The Maven and Angelica are also flavored textures and are intriguing to listen to once the other tracks have grown on you (and they indeed do).
The standouts here are the epics...both My Little Problem and Two Places at Once are pure Church magic. Soft and gentle where they need to be, then bombastic and glorious in just the right measure. at 7+ minutes each, they are the rare exception the "long song" that never wear out their welcome.
Lullaby is a pretty little song that gets bashed by many fans as being wrong to put on an album. It's actually quite beautiful to listen to, even if it is kind of a Christmas tune. Steve's singing here is so lovely that is transcends any criticism that is unfairly leveled against it.
Likewise, Business Woman is pure pop and also quite catchy. True, it is not really a signature Church tune, but damn, at LEAST they were trying out different things here! It works because of their song-crafting capabilities more than it's moxie and is quite Beatlesque and fun.

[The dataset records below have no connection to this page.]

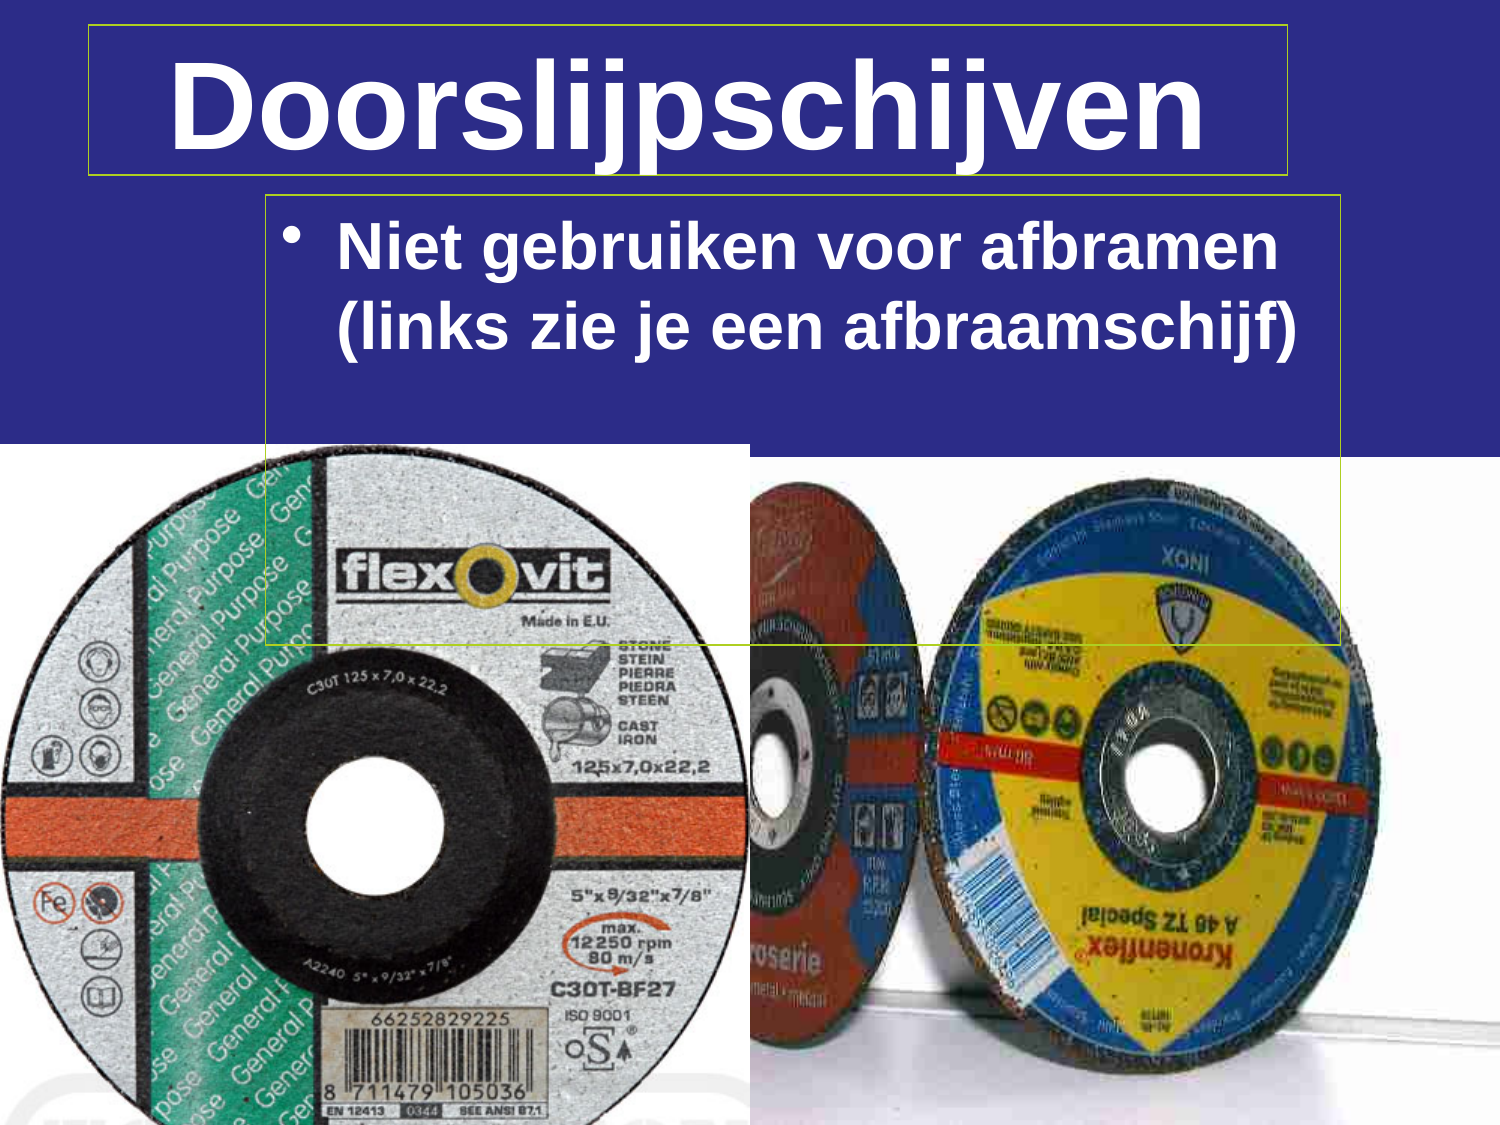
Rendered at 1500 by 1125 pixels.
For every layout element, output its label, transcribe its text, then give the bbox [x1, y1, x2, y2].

title Doorslijpschijven [88, 24, 1288, 176]
text_box [10, 0, 417, 156]
picture [0, 444, 1500, 1125]
list Niet gebruiken voor afbramen (links zie je een afbraamschijf) [265, 194, 1341, 456]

Fly Home finds them once again in trippy Pink Floyd territory to astonishing effect. Marty's vocals are some of his best work here, along with the sharing of duties with Steve on Two Places at Once. I wish they would do that more often, since I think their vocals contrast so wonderfully on that song!

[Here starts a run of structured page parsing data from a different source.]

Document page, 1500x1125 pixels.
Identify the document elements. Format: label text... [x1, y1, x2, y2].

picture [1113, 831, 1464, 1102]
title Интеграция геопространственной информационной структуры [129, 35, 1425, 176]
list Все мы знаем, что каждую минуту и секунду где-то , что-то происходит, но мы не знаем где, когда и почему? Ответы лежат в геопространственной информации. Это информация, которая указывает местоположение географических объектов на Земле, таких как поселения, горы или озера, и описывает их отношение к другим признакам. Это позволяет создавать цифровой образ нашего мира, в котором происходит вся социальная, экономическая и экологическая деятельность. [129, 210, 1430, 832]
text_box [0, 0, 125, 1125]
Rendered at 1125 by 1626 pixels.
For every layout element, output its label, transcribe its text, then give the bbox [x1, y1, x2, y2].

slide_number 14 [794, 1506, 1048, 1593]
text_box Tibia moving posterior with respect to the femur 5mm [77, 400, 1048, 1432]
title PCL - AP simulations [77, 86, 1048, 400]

All in all, a wonderfully worthwhile offering from a band that still continues to astonish and amaze and will do so for a long time.

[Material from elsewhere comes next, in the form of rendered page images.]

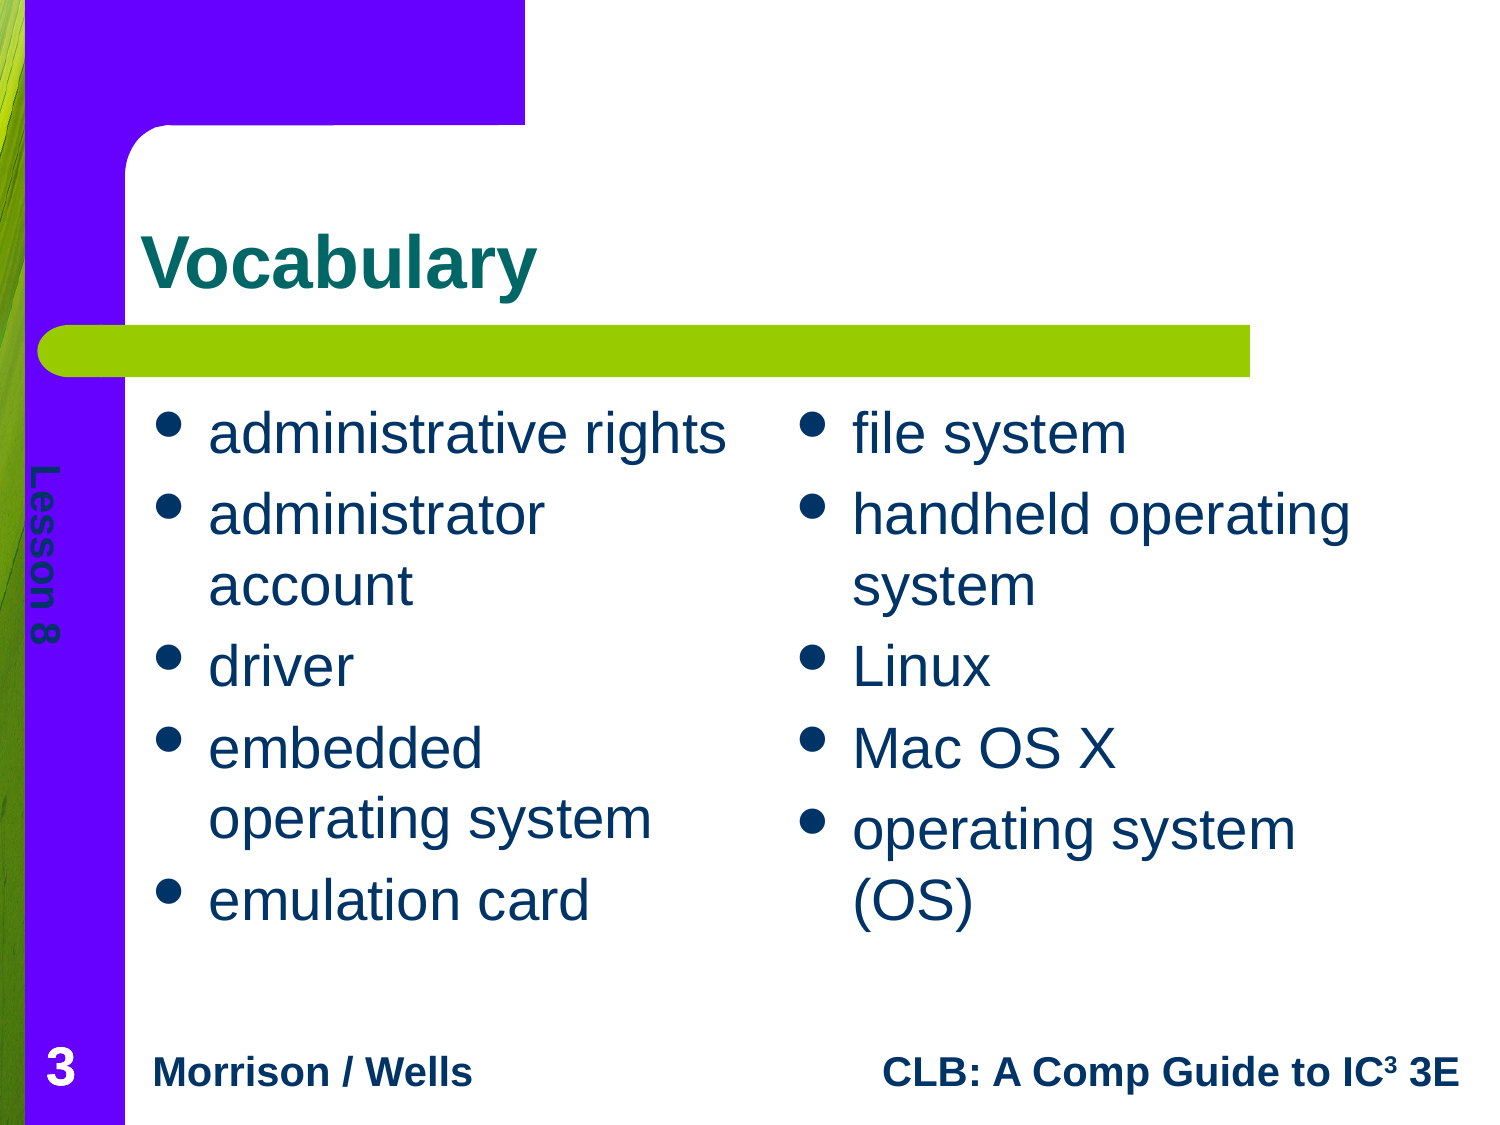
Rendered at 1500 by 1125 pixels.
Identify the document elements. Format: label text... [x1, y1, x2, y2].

list file system handheld operating system Linux Mac OS X operating system (OS) [780, 387, 1400, 999]
picture [0, 0, 25, 1125]
title Vocabulary [124, 124, 1426, 313]
text_box 3 [13, 1023, 111, 1105]
list administrative rights administrator account driver embedded operating system emulation card [137, 387, 757, 999]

I quite honestly had to wait ten years to fully appreciate this album. I heard and liked some songs but didn't fully "get it" until I pulled the CD out of the closet one night and listened from beginning to end...WOW!
The Church have always been ahead of their time. I just some growing up to do.
Excellent, Excellent...
Melodic, flowing, introspective melody lines combined with textured and advancing rhythm layers. The lyrics for each track are in fact stories with, at times, very "cool-like" situations. In all the album is mesmerizingly engaging and likewise adventurous with historical perspective-A metaphor of hope for mankind.
Every time I see this album in the used section of a CD store, I feel the urge to buy it again. I don't understand why so many people don't appreciate this album for what it is. Don't compare it with the other ones; this one has a light of its own. Personally I think Dare Mason has a lot to do with the sound of the record. It starts where P=A left with the dark and haunting "Day of the Dead", followed by one of the most cruelly over looked and ignored Church songs, "Lost My Touch". This one is a gem, kind of electronic with a melancholic and dark melody that it's hard to get out of your head. "Loveblind" goes in the same direction as "Lost My Touch" but with more acoustic guitars and dreamlike female choruses, nice story by the way. My Little Problem is a nice melancholic song that grows on you after a few listens. The Maven is the hard rocking song of the album, followed by an almost dance song, Angelica, with a very interesting blend of guitar feedback and electronic beats, it has little oriental feel. 'Two Places At Once" is a mellow kind of romantic song (in a Church point of view), but not with a common story, do you believe in reincarnation? "Business Woman" and "Authority" are two songs that weren't suppose to be in the album, but I find them exquisite. If only pop would always sound like this. "Fly Home" and "The Dead Man's Dream" are two hypnotizing psychedelic peaces that will make you want to laid back and relax. If you're new to The Church and want to get a classic, may be this one isn't the right start, but never the less this is a hell of a good Church album. If you like SA, you may also like The Refo:mation.
A pared-down Church (reduced to Kilbey and Willson-Piper) produced this strange, psychedelia-meets-electronica-meets-god knows what as they struggled to retain the original vision of the band. At first listen overindulgent, the album reveals its treasures only after the listener peers past the over-bright gleam of the stylistic touches. In fact there are a multitude of soaring works here that take you to places no guitar duo has ever before. Pour yourself a drink, relax, turn the lights low (Kilbey would suggest a joint) and worship at the altar; no other response would do the band justice.